Va d’altro canto ribadito che l’azione revocatoria è esperibile anche quando l’atto di disposizione rende semplicemente meno agevole o più gravosa l’esecuzione, non essendo necessario dunque che il patrimonio sia effettivamente ridotto di quantità, con la conseguenza che anche la locazione è atto che giustifica una revocatoria (Cass. 25854/ 2020). E comunque, la scientia fraudis è integrata dalla conoscibilità del pregiudizio, a prescindere dalla specifica conoscenza del credito (Cass. 7262/ 2000; Cass. 14489/ 2004). E il relativo accertamento è rimesso al giudice di merito, insindacabile se motivato: qui sono addotti elementi (la coincidenza
di alcuni amministratori tra le due società; la comunicazione inviata anche all’avente causa della esistenza del credito, ecc.) che rendono adeguatamente motivato quell’accertamento.
All’inammissibilità e infondatezza dei motivi consegue il rigetto del ricorso.
Le spese del giudizio di cassazione, liquidate come in dispositivo in favore della controricorrente, seguono la soccombenza.
P.Q.M.
La Corte rigetta il ricorso.

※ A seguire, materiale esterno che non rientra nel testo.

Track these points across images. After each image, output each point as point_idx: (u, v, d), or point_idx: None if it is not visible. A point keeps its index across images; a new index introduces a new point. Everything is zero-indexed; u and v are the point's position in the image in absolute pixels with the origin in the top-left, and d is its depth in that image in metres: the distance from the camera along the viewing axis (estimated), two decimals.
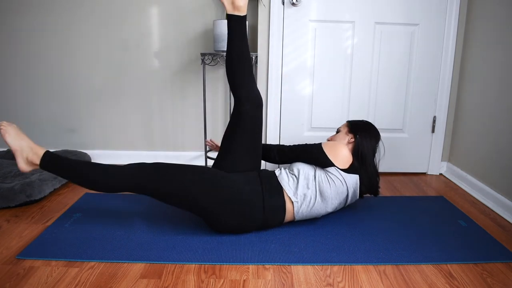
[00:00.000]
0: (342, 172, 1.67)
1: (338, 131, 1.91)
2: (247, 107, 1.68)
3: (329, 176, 1.66)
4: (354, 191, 1.72)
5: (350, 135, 1.83)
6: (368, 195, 1.85)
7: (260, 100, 1.71)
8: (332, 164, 1.68)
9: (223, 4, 1.66)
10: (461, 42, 2.34)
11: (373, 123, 1.93)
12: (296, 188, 1.66)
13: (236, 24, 1.67)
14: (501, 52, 2.01)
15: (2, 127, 1.59)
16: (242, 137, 1.70)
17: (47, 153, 1.61)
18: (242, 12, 1.66)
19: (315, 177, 1.67)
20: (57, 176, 1.68)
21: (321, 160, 1.70)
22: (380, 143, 1.85)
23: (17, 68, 2.48)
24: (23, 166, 1.59)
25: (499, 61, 2.02)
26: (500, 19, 2.02)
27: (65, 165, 1.60)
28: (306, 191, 1.65)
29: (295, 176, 1.69)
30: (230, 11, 1.66)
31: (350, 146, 1.80)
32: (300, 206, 1.65)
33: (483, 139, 2.14)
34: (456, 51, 2.35)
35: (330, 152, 1.70)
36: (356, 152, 1.76)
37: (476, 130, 2.21)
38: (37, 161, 1.59)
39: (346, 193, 1.70)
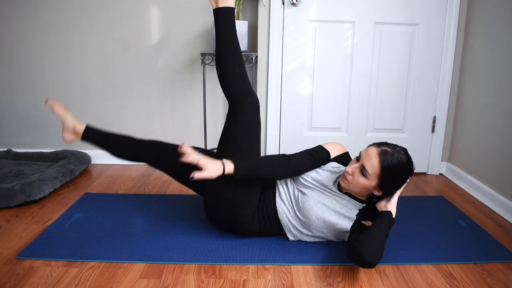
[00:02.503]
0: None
1: (364, 174, 1.43)
2: (245, 108, 1.55)
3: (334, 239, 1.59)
4: None
5: (378, 191, 1.47)
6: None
7: (257, 102, 1.57)
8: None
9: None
10: (461, 42, 2.34)
11: (412, 171, 1.48)
12: (299, 233, 1.58)
13: (225, 17, 1.52)
14: (501, 52, 2.01)
15: (50, 102, 1.82)
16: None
17: (87, 127, 1.81)
18: (231, 4, 1.53)
19: (323, 236, 1.57)
20: (95, 146, 1.83)
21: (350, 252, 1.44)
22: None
23: (17, 67, 2.48)
24: (67, 136, 1.81)
25: (499, 61, 2.02)
26: (500, 19, 2.02)
27: (100, 138, 1.81)
28: (308, 238, 1.59)
29: (302, 225, 1.56)
30: (224, 3, 1.52)
31: (372, 195, 1.52)
32: (295, 239, 1.62)
33: (483, 139, 2.14)
34: (456, 51, 2.35)
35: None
36: (369, 210, 1.53)
37: (476, 130, 2.21)
38: (80, 132, 1.80)
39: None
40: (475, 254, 1.55)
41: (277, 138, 2.45)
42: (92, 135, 1.80)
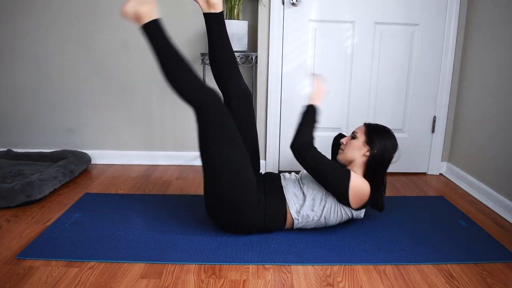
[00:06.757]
0: (353, 210, 1.64)
1: (354, 137, 1.70)
2: (236, 102, 1.71)
3: (338, 209, 1.62)
4: (358, 215, 1.69)
5: (367, 147, 1.66)
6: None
7: (248, 92, 1.73)
8: (348, 205, 1.61)
9: (197, 3, 1.63)
10: (461, 42, 2.34)
11: (392, 131, 1.73)
12: (301, 207, 1.61)
13: (213, 22, 1.64)
14: (501, 52, 2.01)
15: None
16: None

Condanna i ricorrenti al solidale pagamento delle spese del giudizio di cassazione, che liquida in complessivi euro 7.200,00 euro, di cui euro 7.000,00 per onorari, oltre a spese generali e accessori di legge, in favore della controricorrente.
Ai sensi dell’art. 13 comma 1 quater del d.P.R. n. 115 del 2002, inserito dall’art. 1, comma 17 della l. n. 228 del 2012, dà atto della sussistenza dei presupposti per il versamento, da parte della ricorrente, al competente ufficio di merito, dell’ulteriore importo a titolo di contributo unificato pari a quello dovuto per il ricorso, a norma del comma 1-bis, dello stesso articolo 13.